Does the comma in a declaration for multiple objects introduce a sequence point like the comma operator?

Yet the answer seems to refer specifically to the C11 draft and may not hold for more recent versions of the C Standard as the wording of the informative Annex C has changed since the C11 draft and does not seem fully consistent with the Standard text either.

EDIT: of course such an initializer seems uselessly contorted. I definitely do not condone such programming style and constructions. The question arose from a discussion regarding a trivial definition: int res = 0, a = res; for which the behavior did not seem fully defined (!). Initializers with side effects are not so uncommon, consider for example this one: int arg1 = pop(), arg2 = pop();

Schaper answered 9/8, 2023 at 12:10 Comment(17)
C11 draft has Annex C, which enumerates sequence points. It is not hard to find one covering your questionUnchaste
@LanguageLawyer Please note than Annex C is not normative and some things it claims to be sequence points can not actually be found in normative text. So it is not as trivial as to just look it up in the standard, because the standard is inconsistent and poorly edited.Gracia
The duplicate question is only answered for C11. The corresponding clause has been changed in C17. Appendix C in C17 still lists "an initializer that is not part of a compound literal" as a full expression which introduces a sequence point, but even though section 6.7.9 is given as reference, I fail to find a supporting normative clause in that section.Antiserum
The accepted answer in the referenced duplicate question includes some ambiguity wrt the source information used to assert the answer.
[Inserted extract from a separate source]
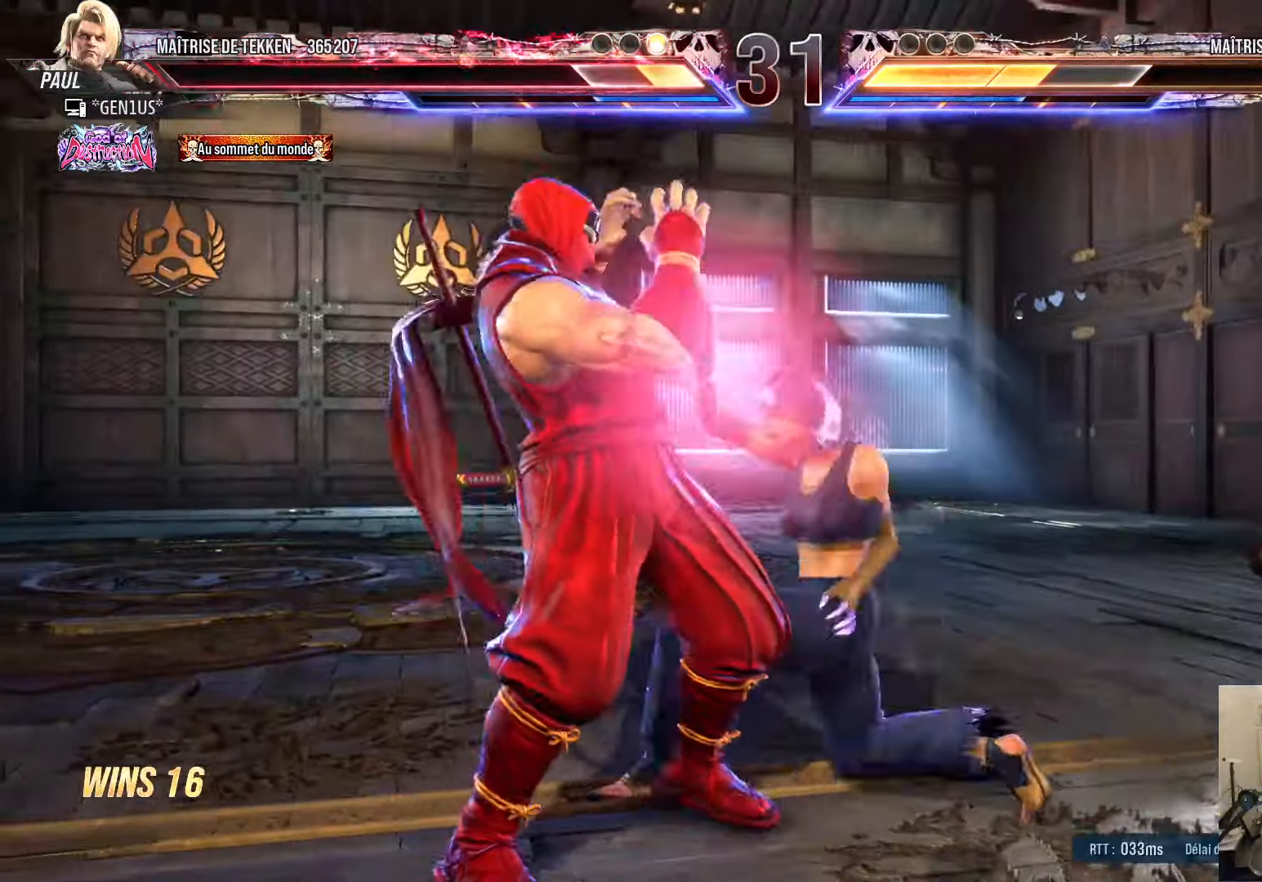
{"buttons": [], "left_stick": "center", "right_stick": "center", "events": [[183, "SQUARE", "down"], [267, "SQUARE", "up"]]}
In comments, the author of the accepted answer says "I quoted C11 because C17 wasn't finalized when I wrote the answer. You're right that neither C17 nor C23 (N2176 and N3054 from the WG14 Document Log) seems to include the sentence "The end of a full declarator is a sequence point".". If you would like to expand this question to explicitly include the newer standards, I will remove the closed tag. Ping me.Wits
@Antiserum - good point. I had already noticed the ambiguities was drafting my comment as you posted yours :)Wits
@ryyker: I amended the question in this direction, thank you for your support trying to solve the issue formally.Schaper
You're welcome. Expanding the question was a good move in light of the age of the previously linked duplicate, and the ambiguity caused by the gap in time between C11 and C17 (which was not yet ratified), which was evidently showing some gaps wrt sequence points in declarators at that time.Wits
Did someone run this code? Does it give a = 0, b = 1 and c = 2 or a = b = c = 0?Rianon
@A.L: it should give a = 2, b = 0 and c = 1.Schaper
@Schaper Thanks, my knowledge of C was rusty but I was able to run it: onlinegdb.com/7ePsNJsaqRianon
Does this answer your question? Does the comma in a declaration for multiple objects introduce a sequence point like the comma operator?Pavla
@ChristosLytras This has been discussed already and the question itself contains a link to this to this very question (see the paragraph under "EDIT").Antiserum
@Antiserum I'm not here for a discussion. I just marked this as a dup as it is for moderation attention.Pavla
@ChristosLytras: no it does not. The question you refer to only addresses the issue partially and the answers' arguments are incomplete and inconsistent. That's why I asked a more precise question, that received 2 well documented answers and more than 2 thousand views in less than 48hrs.Schaper
I just responded no to the moderator question and got this remark: Thanks! Edit your question to explain how it’s different from the suggested questions. This will help prevent your question from getting closed and will remove the suggested questions notification from your post. Well I am going to do that but the explanation was there already.Schaper
@Schaper I don't care about the stats and as I said, I am not here to neither discuss nor argue with anyone; it seems dup to me and I just flagged it for mods attention; the review will outcome if it's dup or not, that's all.Pavla
I have taken the discussion about duplicates of questions with outdated answers to MetaAntiserum
Y
18

Does the definition int a = 0, b = a++, c = a++; have defined behavior in C?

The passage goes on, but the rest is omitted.